In a case report published by Rodica Daiconu et al. in May 2021, a previously healthy 27-year-old woman developed a severe form of COVID-19 with massive pneumonia. Within 2-3 weeks, it was followed by acute Pericarditis in which constrictive physiology developed rapidly [8].
For diagnosing constrictive Pericarditis, imaging modalities include echocardiography, CT, MRI, and cardia catheterization studies. It is necessary to screen for the presence of any cardiac complications, pericardial effusion in patients with COVID -19 pneumonia.
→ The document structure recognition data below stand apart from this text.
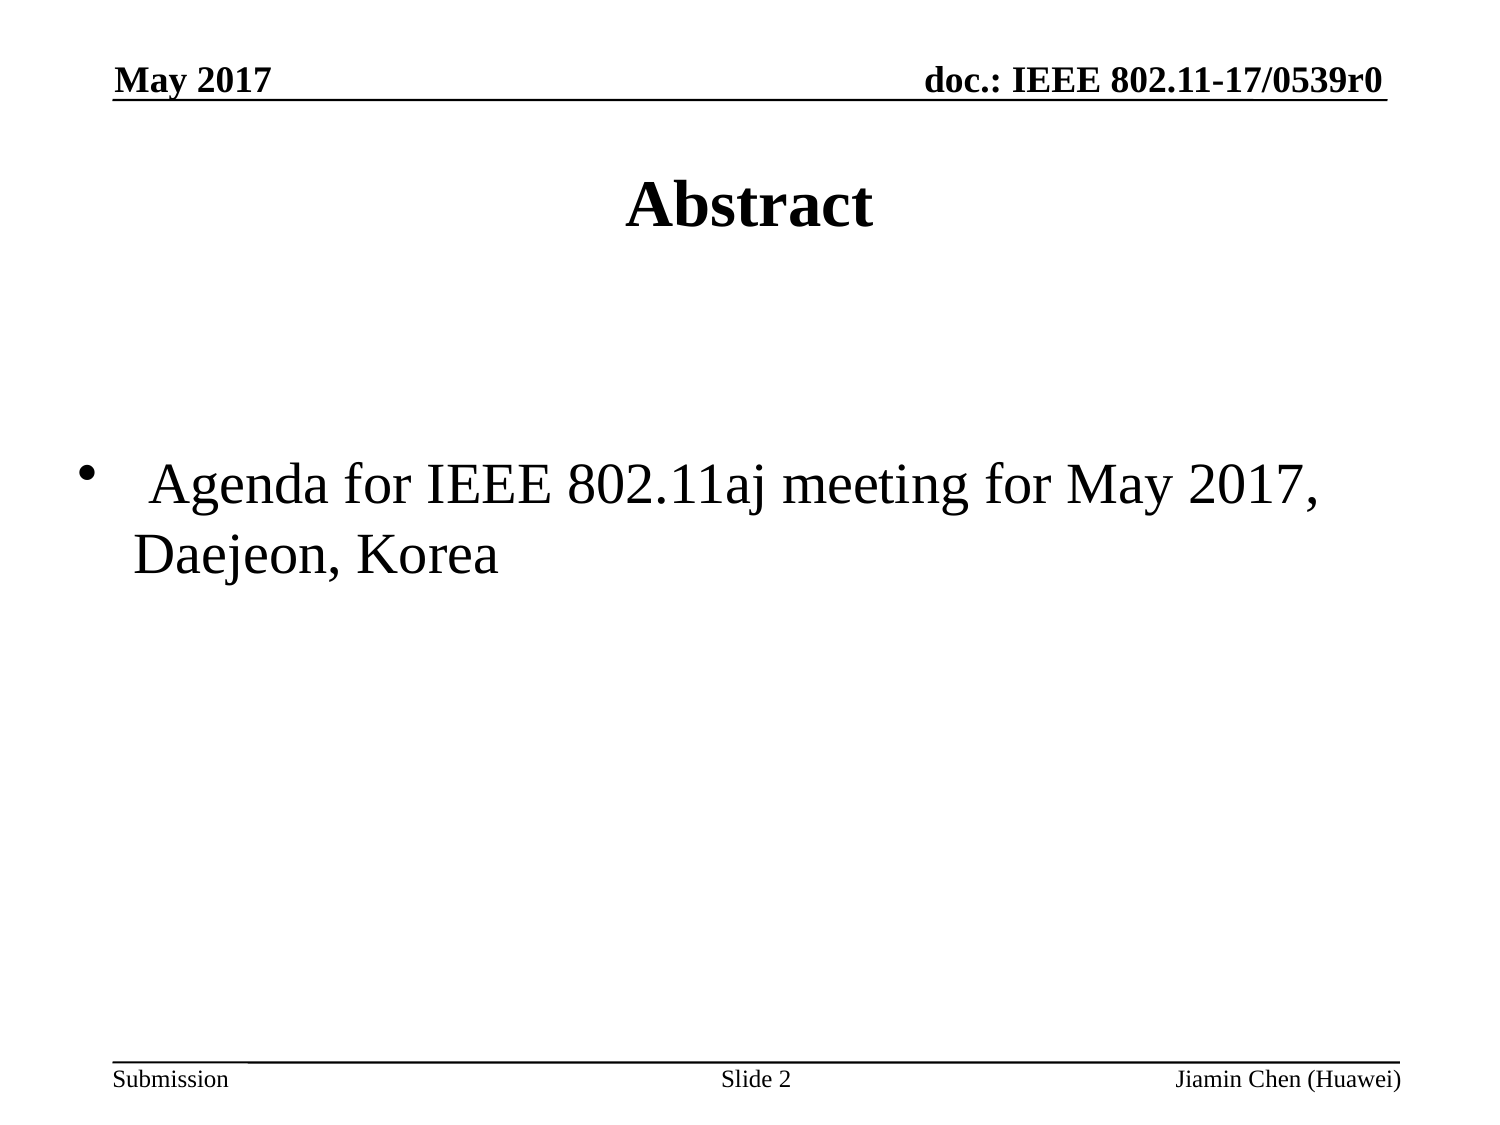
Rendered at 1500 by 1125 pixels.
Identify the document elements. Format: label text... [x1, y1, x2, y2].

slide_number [114, 54, 274, 101]
footer Jiamin Chen (Huawei) [480, 1061, 1402, 1093]
text_box Agenda for IEEE 802.11aj meeting for May 2017, Daejeon, Korea [62, 437, 1450, 713]
text_box Abstract [112, 112, 1388, 288]
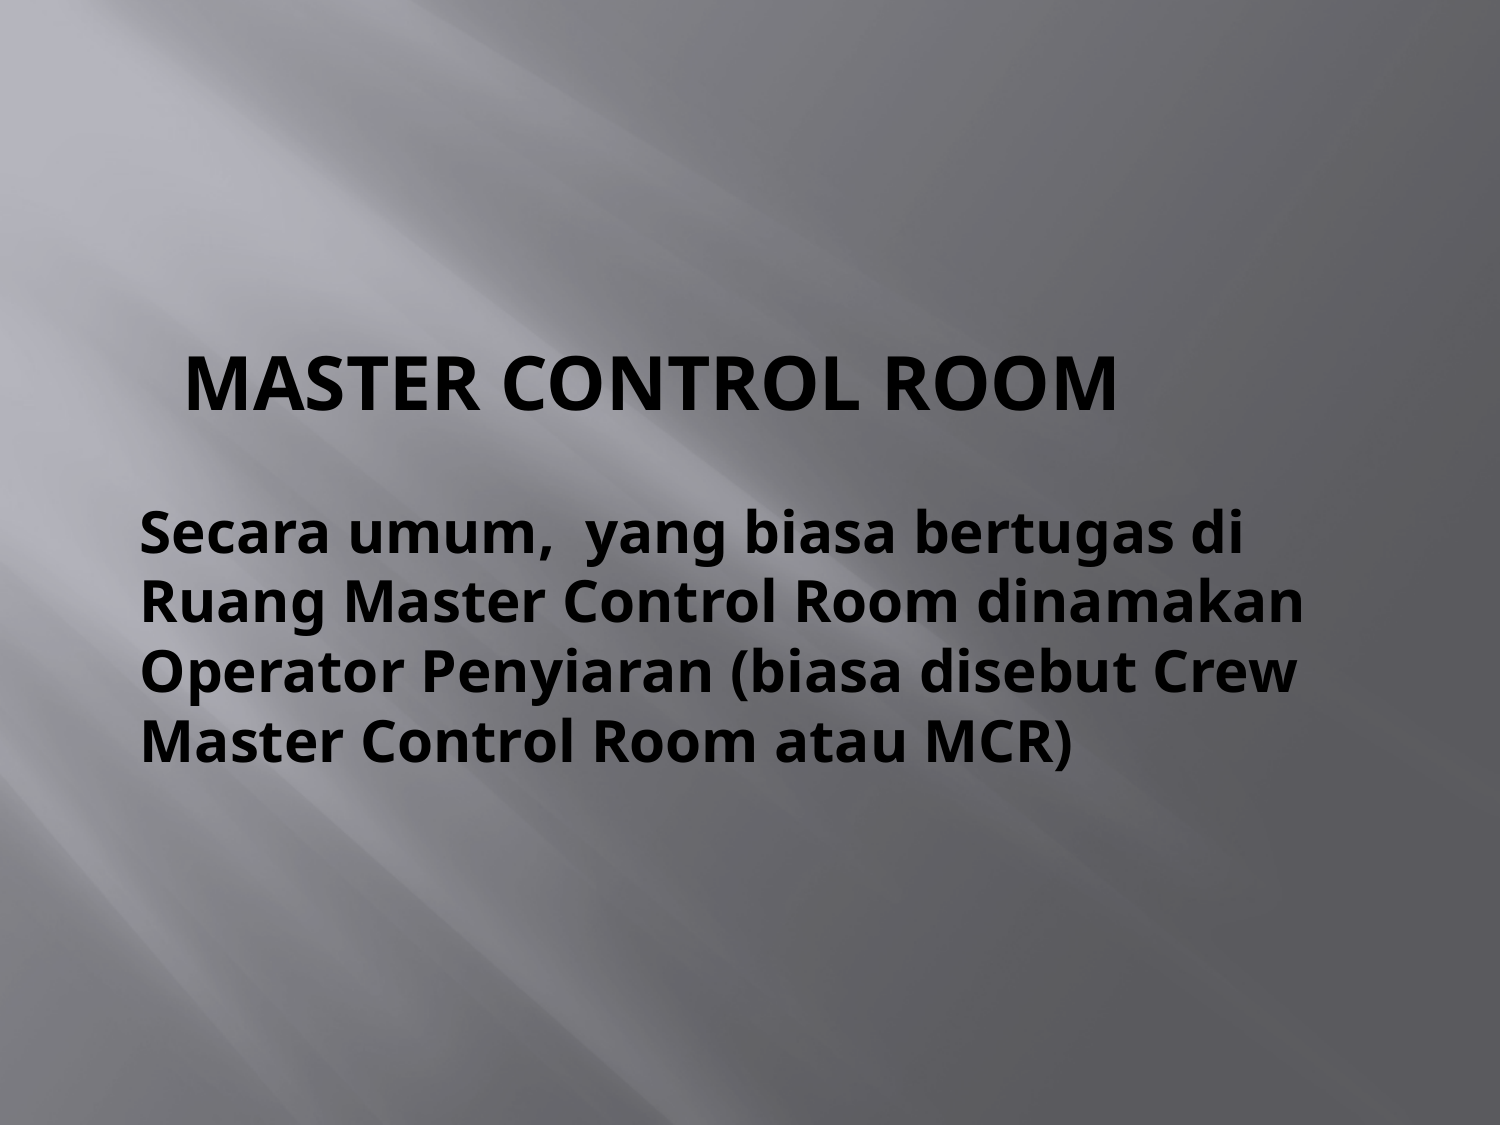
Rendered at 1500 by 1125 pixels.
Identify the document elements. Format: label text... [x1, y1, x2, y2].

subtitle Secara umum, yang biasa bertugas di Ruang Master Control Room dinamakan Operator Penyiaran (biasa disebut Crew Master Control Room atau MCR) [125, 487, 1375, 888]
title Master control room [174, 299, 1256, 425]
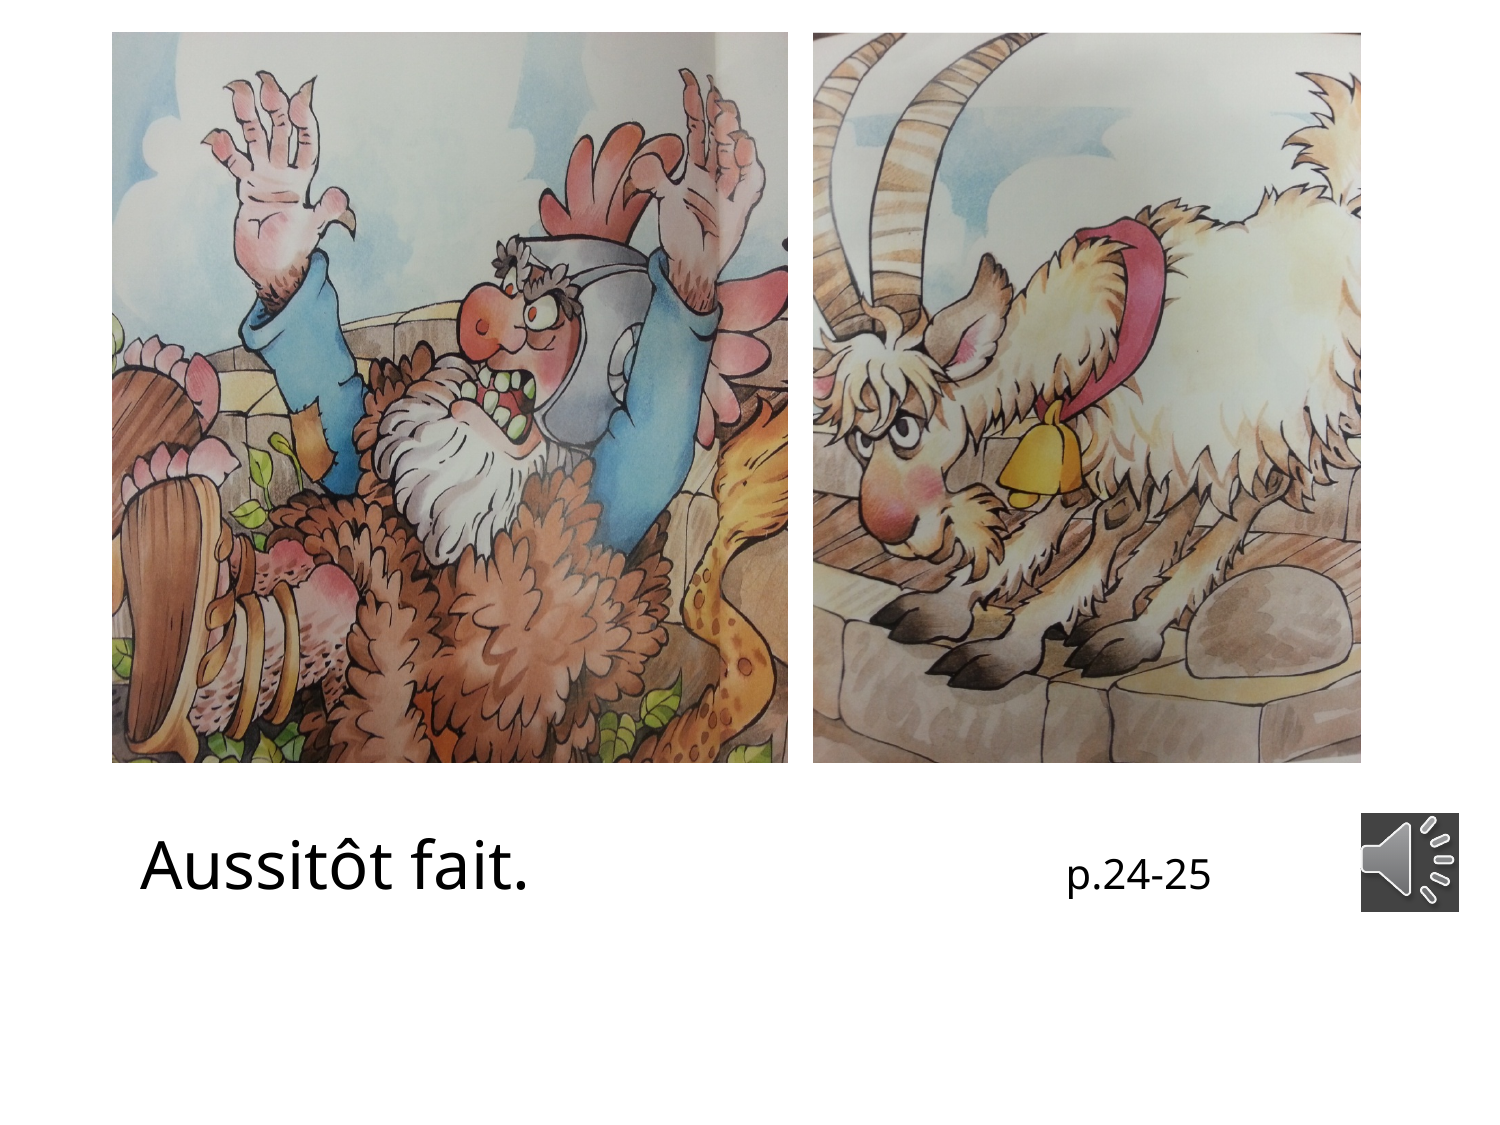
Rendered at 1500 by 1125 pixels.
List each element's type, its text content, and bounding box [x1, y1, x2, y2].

picture [1359, 812, 1461, 913]
picture [112, 32, 1452, 763]
subtitle Aussitôt fait. p.24-25 [125, 774, 1400, 1063]
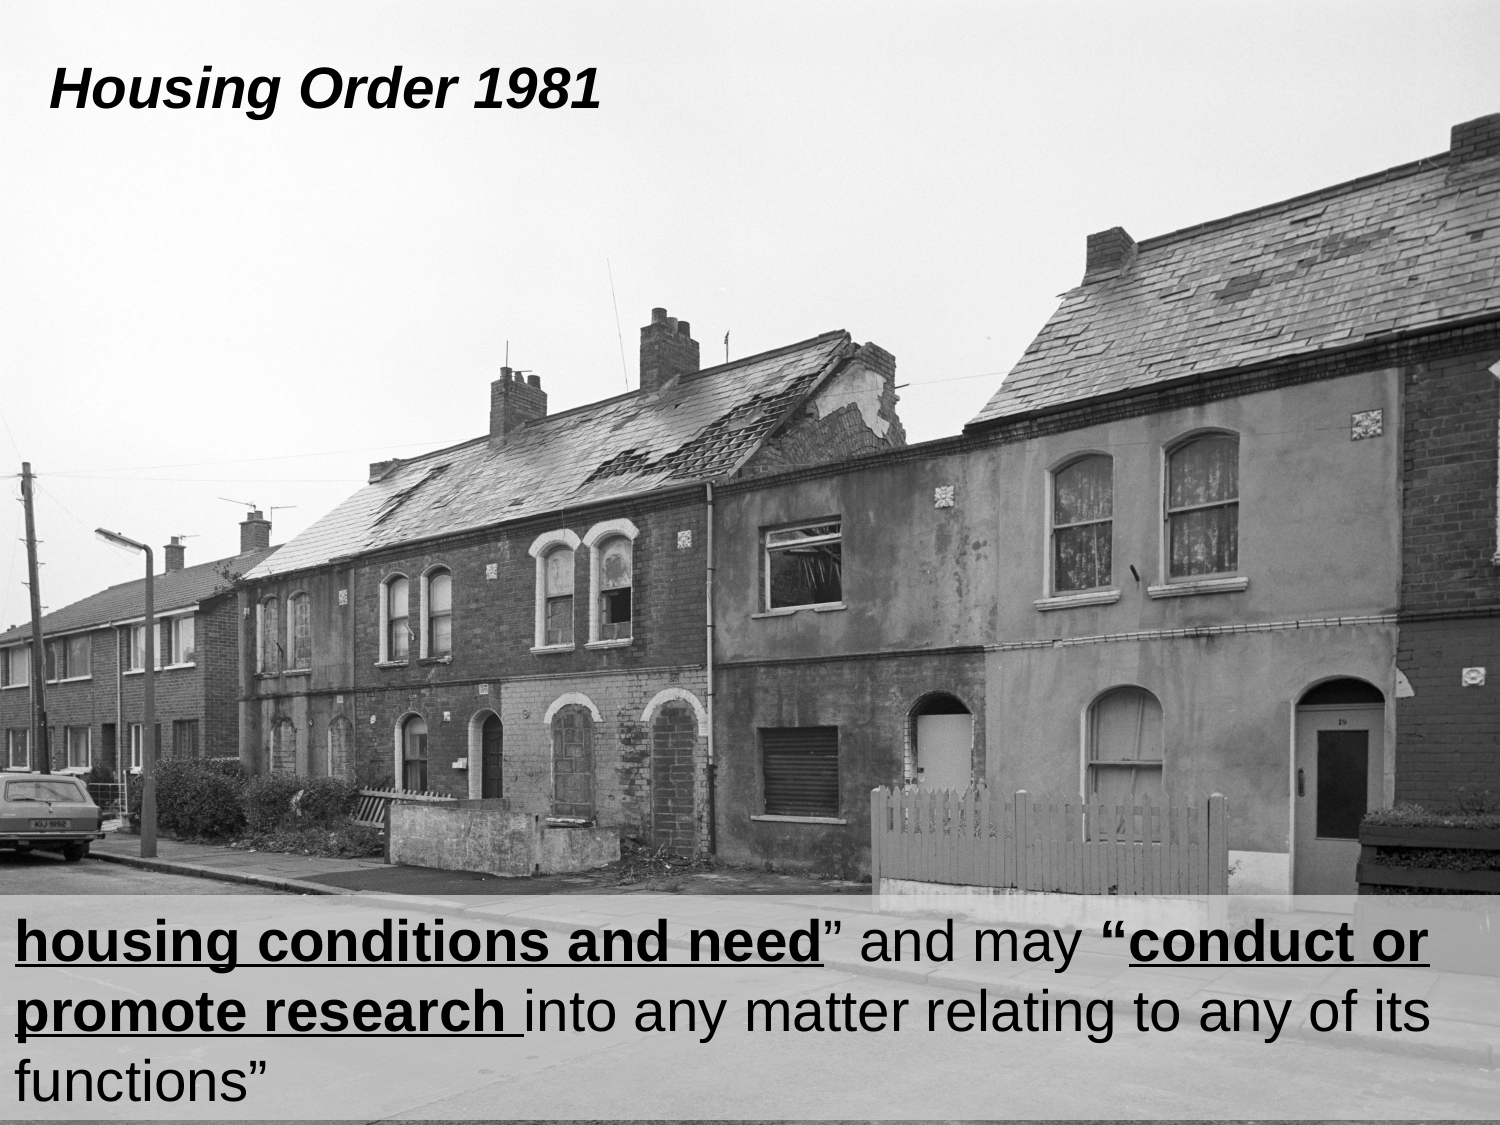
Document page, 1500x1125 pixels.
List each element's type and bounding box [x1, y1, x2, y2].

list [0, 0, 1500, 1125]
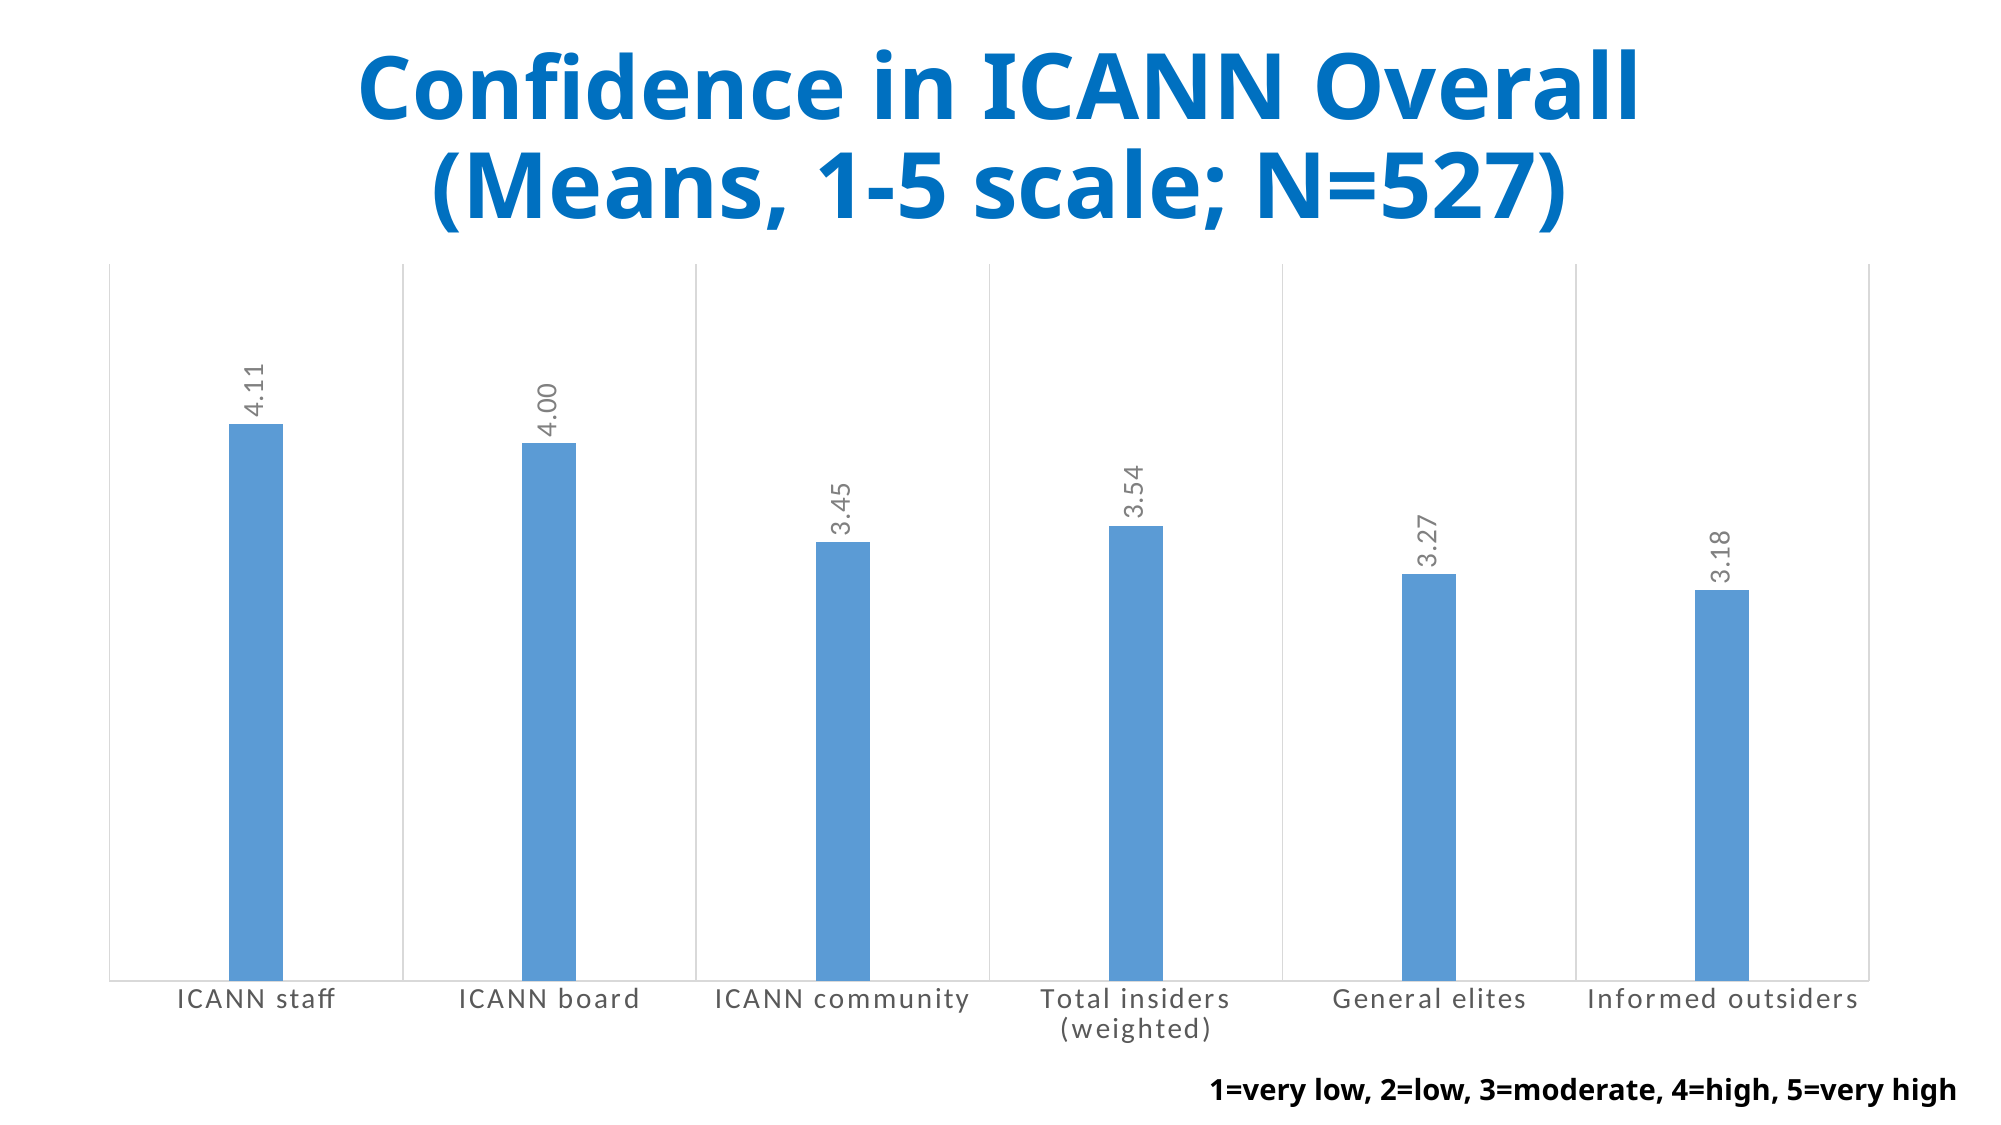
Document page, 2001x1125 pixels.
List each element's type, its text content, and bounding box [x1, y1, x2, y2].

chart [72, 247, 1906, 1063]
text_box 1=very low, 2=low, 3=moderate, 4=high, 5=very high [76, 981, 1974, 1125]
title Confidence in ICANN Overall (Means, 1-5 scale; N=527) [5, 30, 1995, 248]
It is thus essential to study various courses and complications of this pandemic, including pericardial complications that can lead to high morbidity and mortality [9].
If early management of pericardial effusion and acute Pericarditis is done, it rarely develops into constrictive Pericarditis [10]. In chronic constrictive Pericarditis, pericardiectomy is the only definitive treatment option [11].
COVID 19 related acute complications like severe ARDS, acute kidney injury (AKI), and cardiac complications like acute Pericarditis are prevalent. Chronic complications like constrictive Pericarditis are also possible and leads to increased morbidity and mortality in COVID recovered patients.